Wenn also die Flüchtlinge binnen eines Jahres ihren Lebensunterhalt sicherten, Sprachkenntnisse erwürben, alles zur Identitätsfeststellung täten und sich zur freiheitlich-demokratischen Grundordnung bekennten: Dann sollten sie das Bleiberecht erhalten. Die Gruppe, um die der Streit entbrannt ist, zählt etwa 270 000 Menschen.
Und genau genommen dreht sich der Krach gar nicht um sie – sondern darum, wie die Migrationspolitik der Union in der Nach-Merkel-Ära aussehen soll. An der Linie der nun Alt-Kanzlerin, die sie in der Union „modern“nennen, hatten sich ab Herbst 2015 die Geister geschieden; im Sommer 2018 wäre daran um ein Haar die Fraktionsgemeinschaft von CDU und CSU zugrunde gegangen.

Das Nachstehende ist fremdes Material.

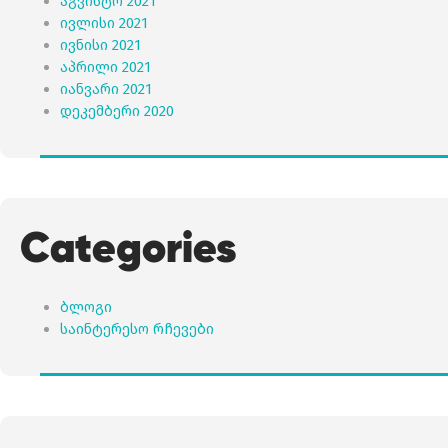
აგვისტო 2021
ივლისი 2021
ივნისი 2021
აპრილი 2021
იანვარი 2021
დეკემბერი 2020
Categories
ბლოგი
საინტერესო რჩევები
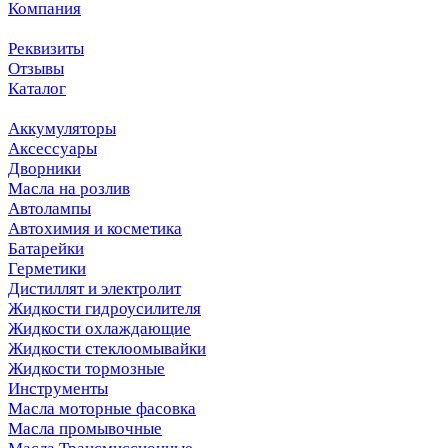
Компания
Реквизиты
Отзывы
Каталог
Аккумуляторы
Аксессуары
Дворники
Масла на розлив
Автолампы
Автохимия и косметика
Батарейки
Герметики
Дистиллят и электролит
Жидкости гидроусилителя
Жидкости охлаждающие
Жидкости стеклоомывайки
Жидкости тормозные
Инструменты
Масла моторные фасовка
Масла промывочные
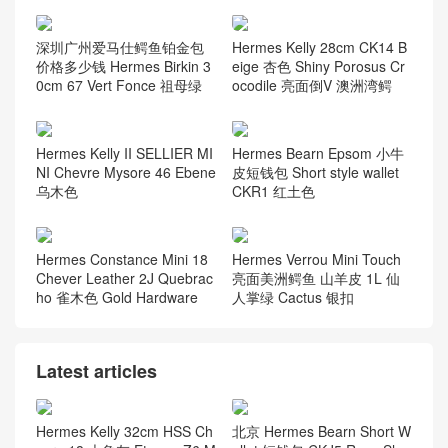
深圳广州爱马仕鳄鱼铂金包
Hermes Kelly 28cm CK14 B
价格多少钱 Hermes Birkin 3
eige 杏色 Shiny Porosus Cr
0cm 67 Vert Fonce 祖母绿
ocodile 亮面倒V 澳洲湾鳄
Hermes Kelly II SELLIER MI
Hermes Bearn Epsom 小牛
NI Chevre Mysore 46 Ebene
皮短钱包 Short style wallet
乌木色
CKR1 红土色
Hermes Constance Mini 18
Hermes Verrou Mini Touch
Chever Leather 2J Quebrac
亮面美洲鳄鱼 山羊皮 1L 仙
ho 雀木色 Gold Hardware
人掌绿 Cactus 银扣
Latest articles
Hermes Kelly 32cm HSS Ch
北京 Hermes Bearn Short W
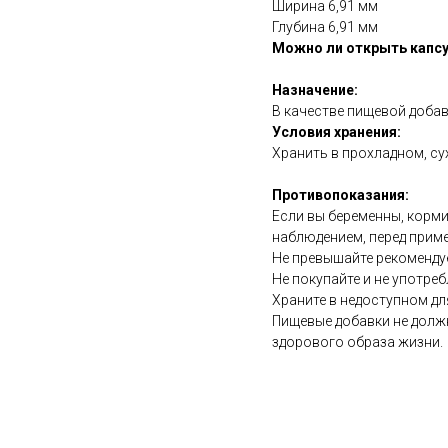
Ширина 6,91 мм
Глубина 6,91 мм
Можно ли открыть капсу
Назначение:
В качестве пищевой добав
Условия хранения:
Хранить в прохладном, су
Противопоказания:
Если вы беременны, корми
наблюдением, перед прим
Не превышайте рекоменду
Не покупайте и не употреб
Храните в недоступном дл
Пищевые добавки не долж
здорового образа жизни.
https://naturaldispensary.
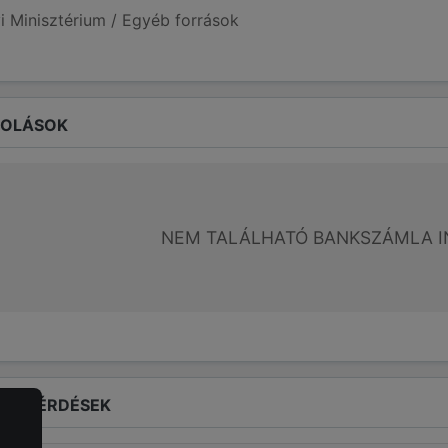
i Minisztérium / Egyéb források
ROLÁSOK
NEM TALÁLHATÓ BANKSZÁMLA I
LT KÉRDÉSEK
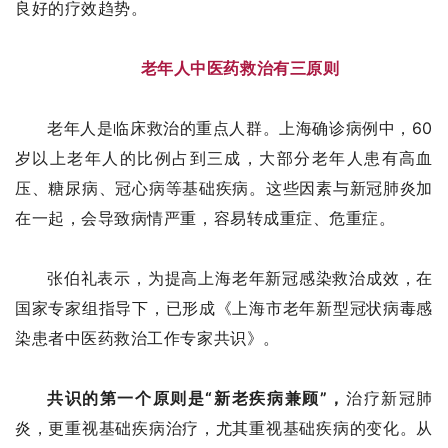
良好的疗效趋势。
老年人中医药救治有三原则
老年人是临床救治的重点人群。上海确诊病例中，60
岁以上老年人的比例占到三成，大部分老年人患有高血
压、糖尿病、冠心病等基础疾病。这些因素与新冠肺炎加
在一起，会导致病情严重，容易转成重症、危重症。
张伯礼表示，为提高上海老年新冠感染救治成效，在
国家专家组指导下，已形成《上海市老年新型冠状病毒感
染患者中医药救治工作专家共识》。
共识的第一个原则是“新老疾病兼顾”，
治疗新冠肺
炎，更重视基础疾病治疗，尤其重视基础疾病的变化。从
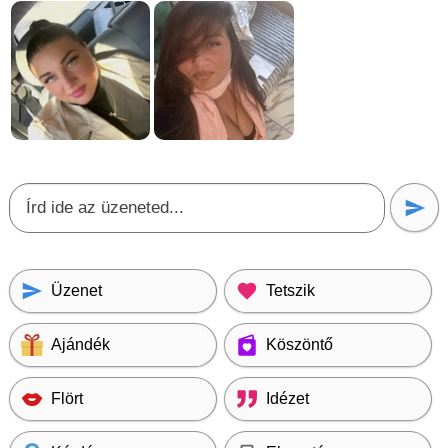
Üzenet
Tetszik
Ajándék
Köszöntő
Flört
Idézet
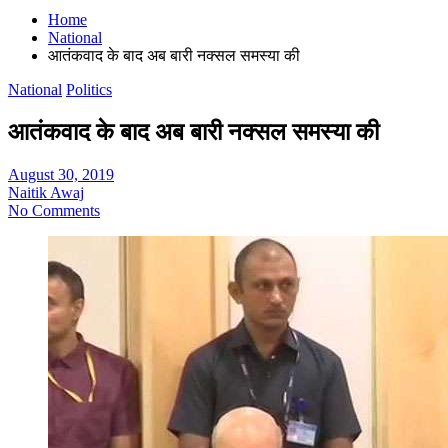
Home
National
आतंकवाद के बाद अब बारी नक्सल समस्या की
National
Politics
आतंकवाद के बाद अब बारी नक्सल समस्या की
August 30, 2019
Naitik Awaj
No Comments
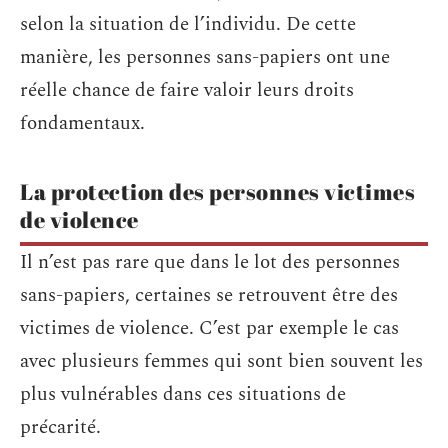
selon la situation de l’individu. De cette
manière, les personnes sans-papiers ont une
réelle chance de faire valoir leurs droits
fondamentaux.
La protection des personnes victimes
de violence
Il n’est pas rare que dans le lot des personnes
sans-papiers, certaines se retrouvent être des
victimes de violence. C’est par exemple le cas
avec plusieurs femmes qui sont bien souvent les
plus vulnérables dans ces situations de
précarité.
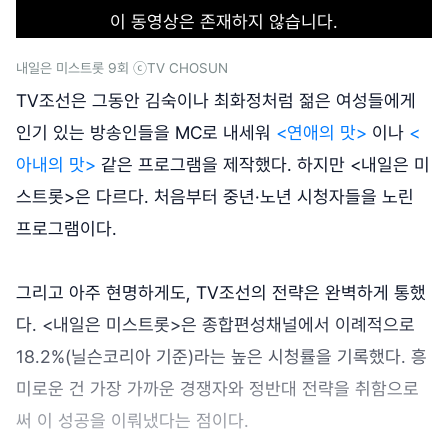
이 동영상은 존재하지 않습니다.
내일은 미스트롯 9회 ⓒTV CHOSUN
TV조선은 그동안 김숙이나 최화정처럼 젊은 여성들에게
인기 있는 방송인들을 MC로 내세워
<연애의 맛>
이나
<
아내의 맛>
같은 프로그램을 제작했다. 하지만 <내일은 미
스트롯>은 다르다. 처음부터 중년·노년 시청자들을 노린
프로그램이다.
그리고 아주 현명하게도, TV조선의 전략은 완벽하게 통했
다. <내일은 미스트롯>은 종합편성채널에서 이례적으로
18.2%(닐슨코리아 기준)라는 높은 시청률을 기록했다. 흥
미로운 건 가장 가까운 경쟁자와 정반대 전략을 취함으로
써 이 성공을 이뤄냈다는 점이다.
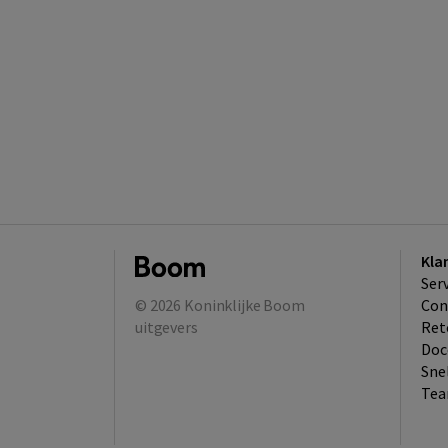
Kla
Ser
© 2026
Koninklijke Boom
Con
uitgevers
Ret
Doc
Sne
Tea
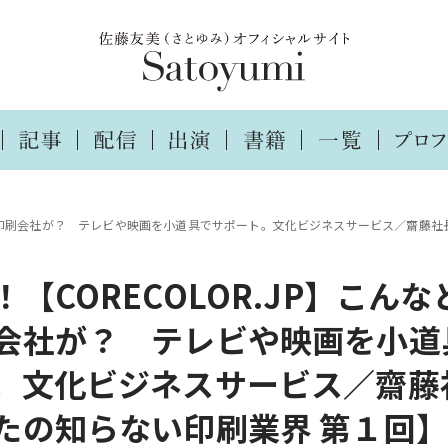
ころに印刷会社が？ テレビや映画を小道具でサポート。文化ビジネスサービス／齋藤
【CORECOLOR.JP】こん
会社が？ テレビや映画を小道
。文化ビジネスサービス／齋藤
たの知らない印刷業界 第１回】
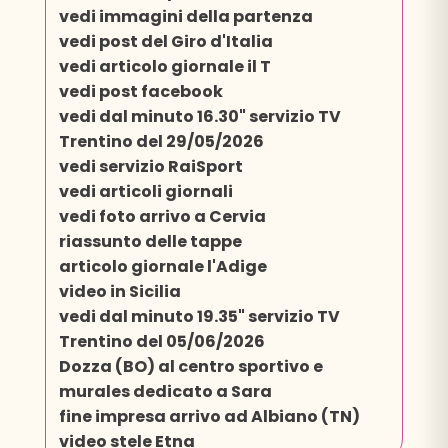
vedi immagini della partenza
vedi post del Giro d'Italia
vedi articolo giornale il T
vedi post facebook
vedi dal minuto 16.30" servizio TV
Trentino del 29/05/2026
vedi servizio RaiSport
vedi articoli giornali
vedi foto arrivo a Cervia
riassunto delle tappe
articolo giornale l'Adige
video in Sicilia
vedi dal minuto 19.35" servizio TV
Trentino del 05/06/2026
Dozza (BO) al centro sportivo e
murales dedicato a Sara
fine impresa arrivo ad Albiano (TN)
video stele Etna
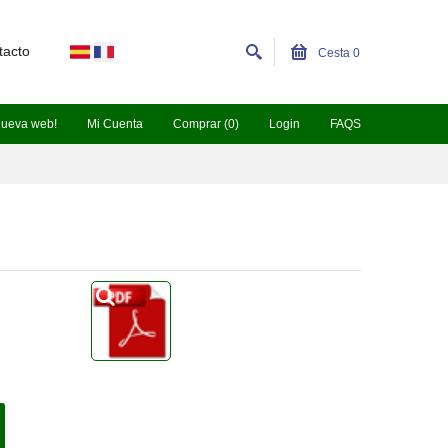
tacto
Cesta
0
nueva web!
Mi Cuenta
Comprar (0)
Login
FAQS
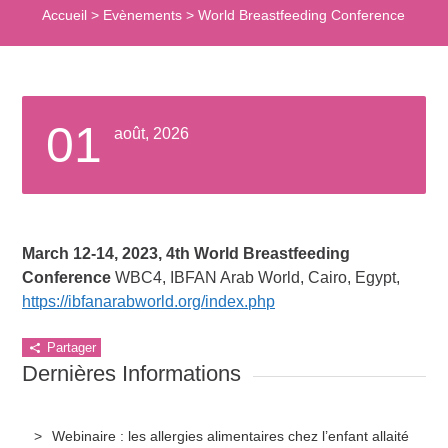
Accueil
>
Evènements
>
World Breastfeeding Conference
01
août, 2026
March 12-14, 2023, 4th World Breastfeeding
Conference
WBC4, IBFAN Arab World, Cairo, Egypt,
https://ibfanarabworld.org/index.php
Partager
Dernières Informations
Webinaire : les allergies alimentaires chez l’enfant allaité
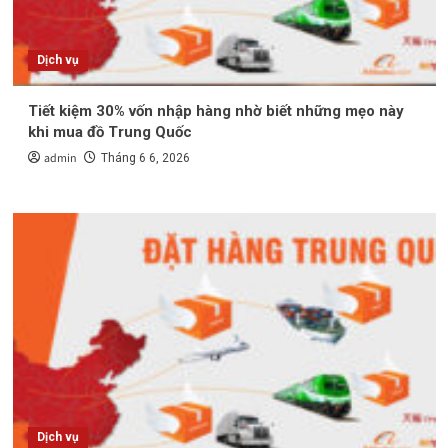
Dịch vụ
Tiết kiệm 30% vốn nhập hàng nhờ biết những mẹo này
khi mua đồ Trung Quốc
admin
Tháng 6 6, 2026
Dịch vụ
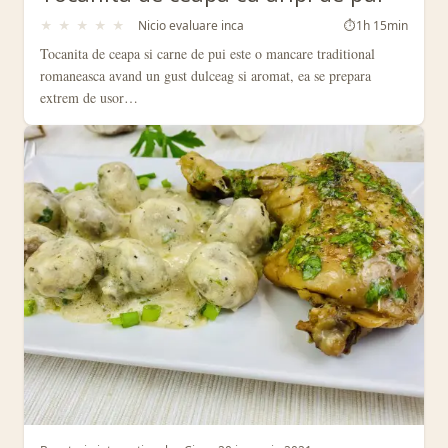
★
★
★
★
★
Nicio evaluare inca
⏱
1h 15min
Tocanita de ceapa si carne de pui este o mancare traditional
romaneasca avand un gust dulceag si aromat, ea se prepara
extrem de usor…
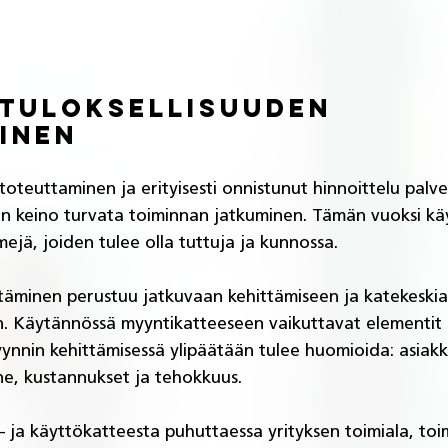
tuloksellisuuden 
inen
teuttaminen ja erityisesti onnistunut hinnoittelu palvelu
sen keino turvata toiminnan jatkuminen. Tämän vuoksi käy
ejä, joiden tulee olla tuttuja ja kunnossa. 
täminen perustuu jatkuvaan kehittämiseen ja katekeskia
. Käytännössä myyntikatteeseen vaikuttavat elementit o
ynnin kehittämisessä ylipäätään tulee huomioida: asiak
nne, kustannukset ja tehokkuus. 
i- ja käyttökatteesta puhuttaessa yrityksen toimiala, toi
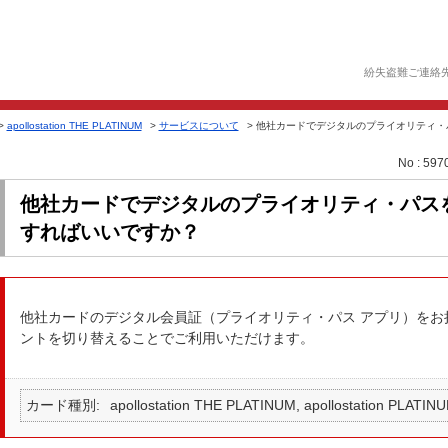
紛失盗難ご連絡
>
apollostation THE PLATINUM
>
サービスについて
>
他社カードでデジタルのプライオリティ・パ
No : 597
他社カードでデジタルのプライオリティ・パス
すればいいですか？
他社カードのデジタル会員証（プライオリティ・パス アプリ）をお
ントを切り替えることでご利用いただけます。
カード種別
apollostation THE PLATINUM, apollostation PLATI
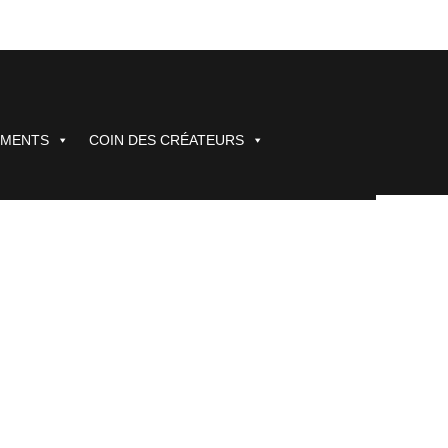
EMENTS
COIN DES CRÉATEURS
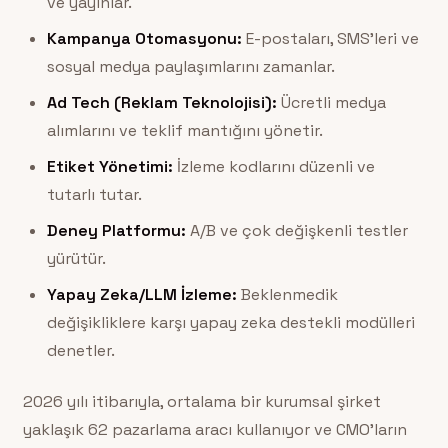
ve yayınlar.
Kampanya Otomasyonu:
E-postaları, SMS’leri ve
sosyal medya paylaşımlarını zamanlar.
Ad Tech (Reklam Teknolojisi):
Ücretli medya
alımlarını ve teklif mantığını yönetir.
Etiket Yönetimi:
İzleme kodlarını düzenli ve
tutarlı tutar.
Deney Platformu:
A/B ve çok değişkenli testler
yürütür.
Yapay Zeka/LLM İzleme:
Beklenmedik
değişikliklere karşı yapay zeka destekli modülleri
denetler.
2026 yılı itibarıyla, ortalama bir kurumsal şirket
yaklaşık 62 pazarlama aracı kullanıyor ve CMO’ların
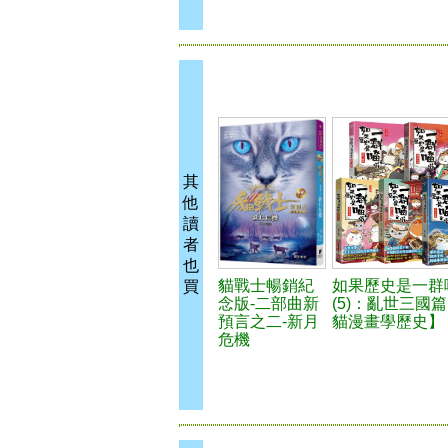
其
他
讀
者
也
貓戰士暢銷紀
如果歷史是一群
買
念版-二部曲新
(5)：亂世三國
預言之二-新月
貓漫畫學歷史】
危機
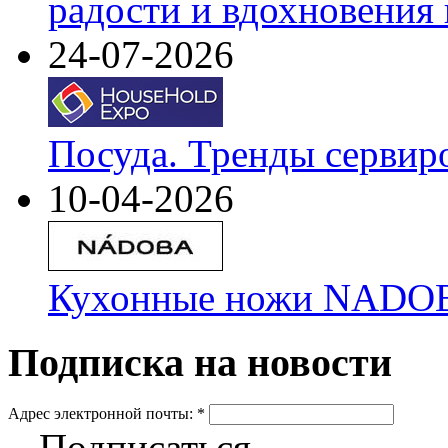
радости и вдохновения 
24-07-2026
Посуда. Тренды сервир
10-04-2026
Кухонные ножи NADOBA
Подписка на новости
Адрес электронной почты:
*
Подписаться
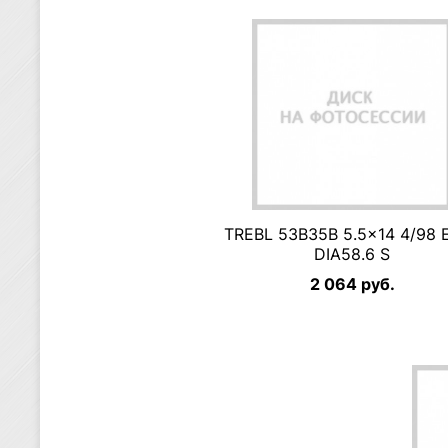
TREBL 53B35B 5.5×14 4/98 
DIA58.6 S
2 064 руб.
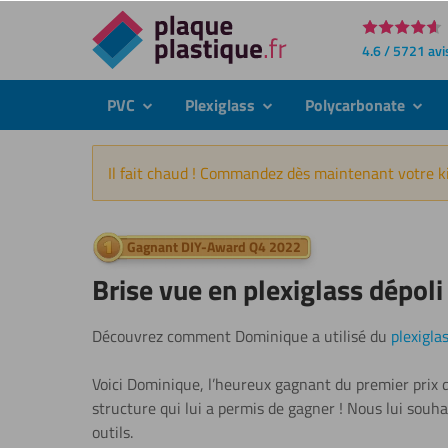
Directement
4.6 / 5721 avi
au
contenu
PVC
Plexiglass
Polycarbonate
submenu
submenu
subme
Il fait chaud ! Commandez dès maintenant votre ki
Gagnant DIY-Award Q4 2022
Brise vue en plexiglass dépoli
Découvrez comment Dominique a utilisé du
plexigla
Voici Dominique, l’heureux gagnant du premier prix d
structure qui lui a permis de gagner ! Nous lui souh
outils.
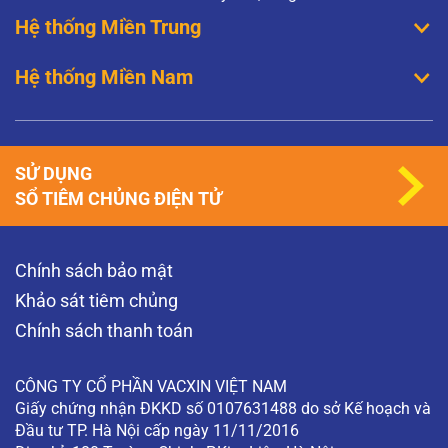
Hệ thống Miền Trung
Hệ thống Miền Nam
SỬ DỤNG
SỔ TIÊM CHỦNG ĐIỆN TỬ
Chính sách bảo mật
Khảo sát tiêm chủng
Chính sách thanh toán
CÔNG TY CỔ PHẦN VACXIN VIỆT NAM
Giấy chứng nhận ĐKKD số 0107631488 do sở Kế hoạch và
Đầu tư TP. Hà Nội cấp ngày 11/11/2016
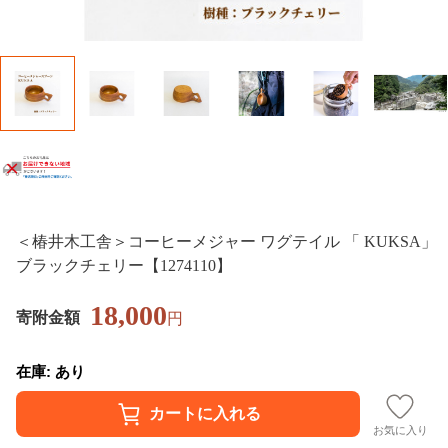
＜椿井木工舎＞コーヒーメジャー ワグテイル 「 KUKSA」
ブラックチェリー【1274110】
18,000
寄附金額
円
在庫: あり
お気に入り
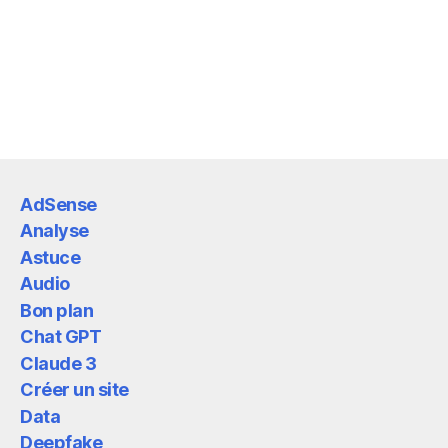
AdSense
Analyse
Astuce
Audio
Bon plan
Chat GPT
Claude 3
Créer un site
Data
Deepfake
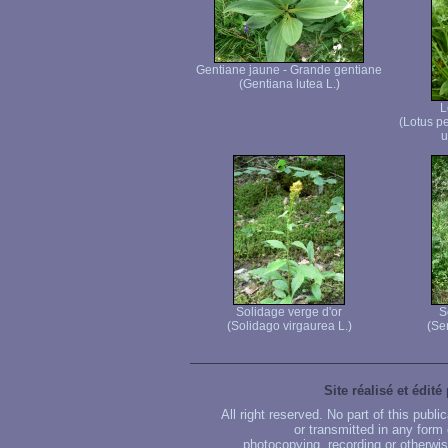
Gentiane jaune - Grande gentiane
(Gentiana lutea L.)
L
(Lotus p
u
Solidage verge d'or
S
(Solidago virgaurea L.)
(Se
Site réalisé et édité
All right reserved. No part of this publ
or transmitted in any form
photocopying, recording or otherwise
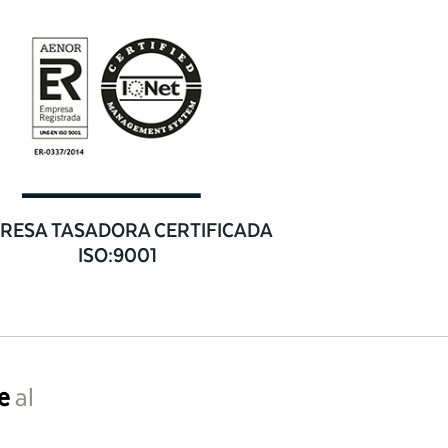
RESA TASADORA CERTIFICADA
ISO:9001
e
al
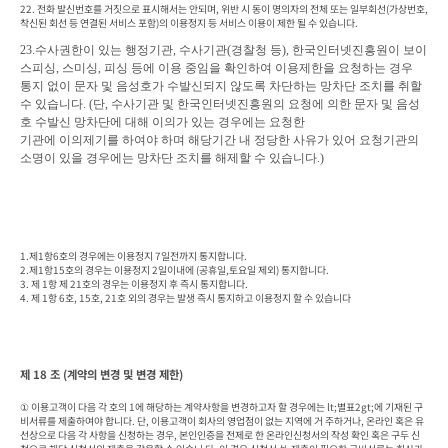
22. 전화 발신번호를 거짓으로 표시해서는 안되며, 위반 시 동이 명의자의 전체 또는 일부회선(가상번호, 
착신된 회선 등 연결된 서비스 포함)의 이용정지 등 서비스 이용이 제한 될 수 있습니다.  
23.
수사권한이 있는 행정기관
, 
수사기관
(
경찰청 등
), 
한국인터넷진흥원이 보이
스피싱
, 
스미싱
, 
피싱 등에 이용 중임을 확인하여 이용제한을 요청하는 경우

통지 없이 문자 및 음성호가 수발신되지 않도록 차단하는 망차단 조치를 취할 
수 있습니다
. (
단
, 
수사기관 및 한국인터넷진흥원의 요청에 의한 문자 및 음성
호 수발신 망차단에 대해 이의가 있는 경우에는 요청한

기관에 이의제기
를 하여야 하며 해당기간 내 정당한 사유가 있어 요청기관의 
소명이 있을 경우에는 망차단 조치를 해제할 수 있습니
다
.)
1.제1항6호의 경우에는 이용정지 7일전까지 통지합니다.

2.제1항15호의 경우는 이용정지 2일이내에 (공휴일,토요일 제외) 통지합니다.

3. 제 1항 제 21호의 경우는 이용정지 후 즉시 통지합니다.

4. 제 1항 6호, 15호, 21호 외의 경우는 발생 즉시 통지하고 이용정지 할 수 있습니다
제 18 조 (계약의 변경 및 변경 제한)
① 이용고객이 다음 각 호의 1에 해당하는 계약사항을 변경하고자 할 경우에는 lt;별표2gt;에 기재된 구
비서류를 제출하여야 합니다. 단, 이용고객이 회사의 영업점이 없는 지역에 거 주하거나, 온라인 혹은 유
선상으로 다음 각 사항을 신청하는 경우, 본인인증을 전제로 한 온라인신청서의 작성 확인 혹은 구두 신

Und es ist kein Geheimnis, dass Merz auch deshalb Partei- und Fraktionschef wurde, weil sich viele – Wähler, Parteimitglieder, Abgeordnete – von ihm eine härtere Gangart bei der Migration erhofften. Merz aber, der dazu auch entschlossen schien, merkte rasch, welches Konfliktpotenzial das Thema hat. Und dass es außer denen, die gern zu der Abwehrpolitik der Vor-Merkel-Zeit zurückkehren möchten, auch andere gibt, die den Merkel-Kurs fortführen und aktualisieren wollen. Schon weil sich die Zeiten geändert haben und Migration vielfältig ist – von Asylsuche über Fachkräfteeinwanderung bis Staatsbürgerschaftserwerb.
Eine Linie muss her
Einig ist man sich, dass „eine Position“her muss, andere sagen „eine Linie“, die die Union kenntlich macht. Wie klar sie sich unterscheiden soll von der Regierungspolitik der drei Ampelparteien aber ist heftig umstritten. Und auch, wie viel Polarisierung die Debatte verträgt. CSU-OberBerliner Dobrindt, beispielsweise, setzt auf möglichst scharfe Abgrenzung, gern auch über scharfe Begriffe wie das „Verramschen“der Staatsbürgerschaft oder die „endgültige Aufgabe des Rechtsstaatsprinzips“.
Andere, wie etwa Röwekamp, hätten es lieber sachlich und pragmatisch. „Wenn man Flüchtlinge ohnehin nicht abschieben kann, weil der Rechtsstaat sie davor schützt, dann ist es doch klüger, man gibt ihnen die Chance zu arbeiten und sich zu integrieren, statt ewig von staatlicher Hilfe zu leben.“
Statt einer Position aber und einer dazu passenden Strategie – die alle gern und möglichst schnell wollen – wird die Union am Freitag ihre Spaltung zeigen. Am Donnerstag stößt auch Merkels einstiger Kanzleramtsminister Helge Braun zu den Enthaltern. Das hat etwas Demonstratives. Und ist auch genau so gemeint.
Es ist kein Geheimnis, dass Merz auch deshalb Partei- und Fraktionschef wurde, weil sich viele von ihm eine härtere Gangart bei der Migration erhofften.